Assignment: Could you retype, exactly and with no pictures, only the lines from the first line of the records below through the line that contains "The training program that"?

Saved data entries
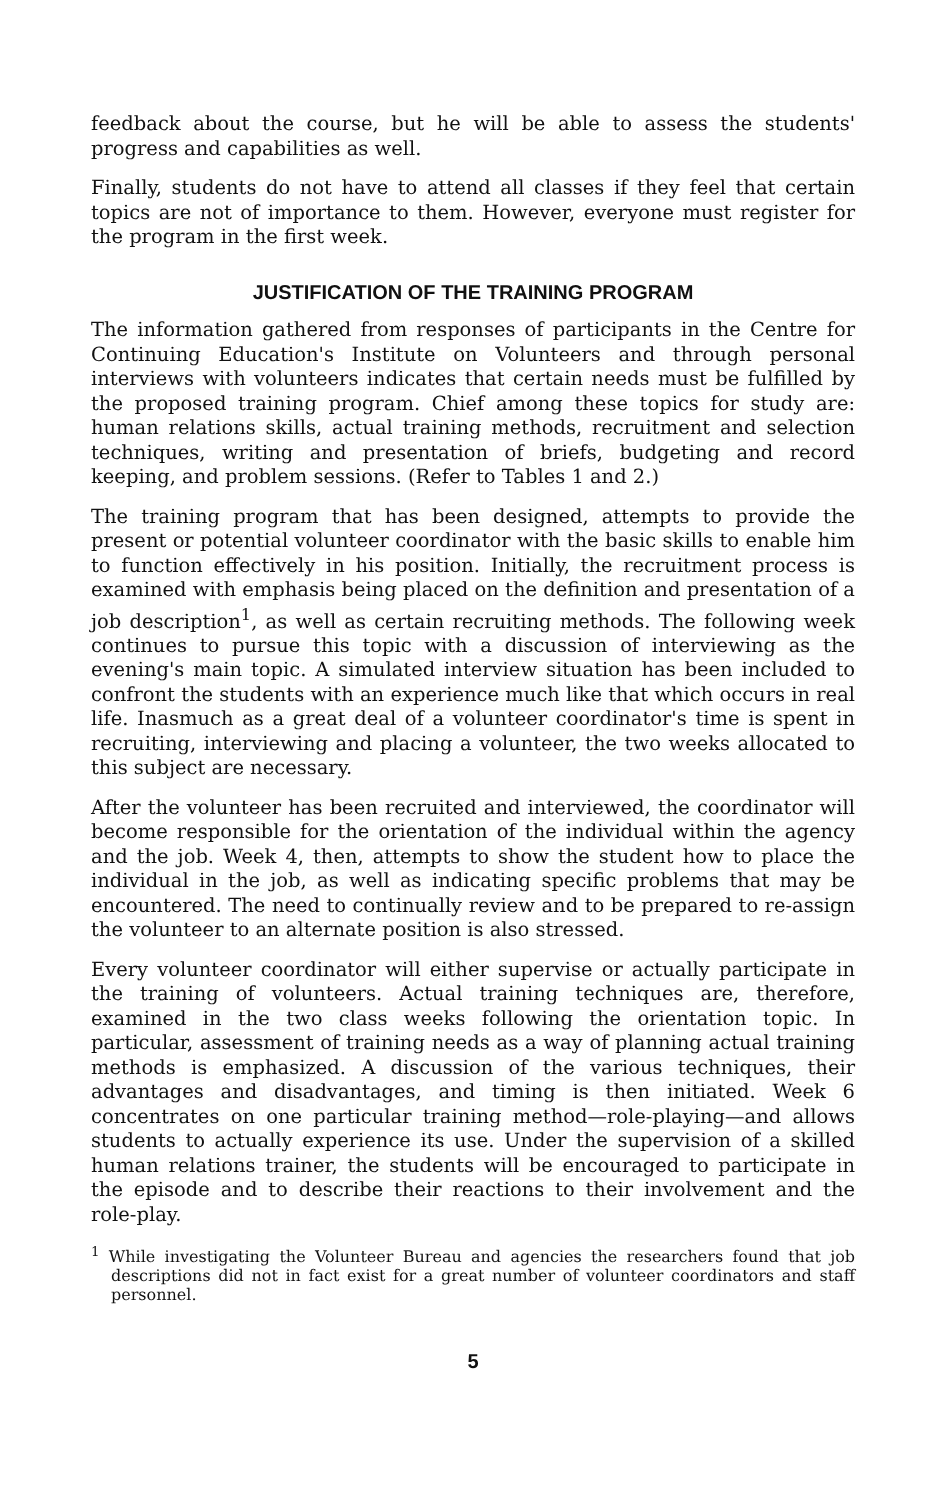feedback about the course, but he will be able to assess the students' progress and capabilities as well.
Finally, students do not have to attend all classes if they feel that certain topics are not of importance to them. However, everyone must register for the program in the first week.
JUSTIFICATION OF THE TRAINING PROGRAM
The information gathered from responses of participants in the Centre for Continuing Education's Institute on Volunteers and through personal interviews with volunteers indicates that certain needs must be fulfilled by the proposed training program. Chief among these topics for study are: human relations skills, actual training methods, recruitment and selection techniques, writing and presentation of briefs, budgeting and record keeping, and problem sessions. (Refer to Tables 1 and 2.)
The training program that has been designed, attempts to provide the present or potential volunteer coordinator with the basic skills to enable him to function effectively in his position. Initially, the recruitment process is examined with emphasis being placed on the definition and presentation of a job description<sup>1</sup>, as well as certain recruiting methods. The following week continues to pursue this topic with a discussion of interviewing as the evening's main topic. A simulated interview situation has been included to confront the students with an experience much like that which occurs in real life. Inasmuch as a great deal of a volunteer coordinator's time is spent in recruiting, interviewing and placing a volunteer, the two weeks allocated to this subject are necessary.
After the volunteer has been recruited and interviewed, the coordinator will become responsible for the orientation of the individual within the agency and the job. Week 4, then, attempts to show the student how to place the individual in the job, as well as indicating specific problems that may be encountered. The need to continually review and to be prepared to re-assign the volunteer to an alternate position is also stressed.
Every volunteer coordinator will either supervise or actually participate in the training of volunteers. Actual training techniques are, therefore, examined in the two class weeks following the orientation topic. In particular, assessment of training needs as a way of planning actual training methods is emphasized. A discussion of the various techniques, their advantages and disadvantages, and timing is then initiated. Week 6 concentrates on one particular training method—role-playing—and allows students to actually experience its use. Under the supervision of a skilled human relations trainer, the students will be encouraged to participate in the episode and to describe their reactions to their involvement and the role-play.
<sup>1</sup> While investigating the Volunteer Bureau and agencies the researchers found that job descriptions did not in fact exist for a great number of volunteer coordinators and staff personnel.
5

Answer section:
feedback about the course, but he will be able to assess the students' progress and capabilities as well.
Finally, students do not have to attend all classes if they feel that certain topics are not of importance to them. However, everyone must register for the program in the first week.
JUSTIFICATION OF THE TRAINING PROGRAM
The information gathered from responses of participants in the Centre for Continuing Education's Institute on Volunteers and through personal interviews with volunteers indicates that certain needs must be fulfilled by the proposed training program. Chief among these topics for study are: human relations skills, actual training methods, recruitment and selection techniques, writing and presentation of briefs, budgeting and record keeping, and problem sessions. (Refer to Tables 1 and 2.)
The training program that has been designed, attempts to provide the present or potential volunteer coordinator with the basic skills to enable him to function effectively in his position. Initially, the recruitment process is examined with emphasis being placed on the definition and presentation of a job description<sup>1</sup>, as well as certain recruiting methods. The following week continues to pursue this topic with a discussion of interviewing as the evening's main topic. A simulated interview situation has been included to confront the students with an experience much like that which occurs in real life. Inasmuch as a great deal of a volunteer coordinator's time is spent in recruiting, interviewing and placing a volunteer, the two weeks allocated to this subject are necessary.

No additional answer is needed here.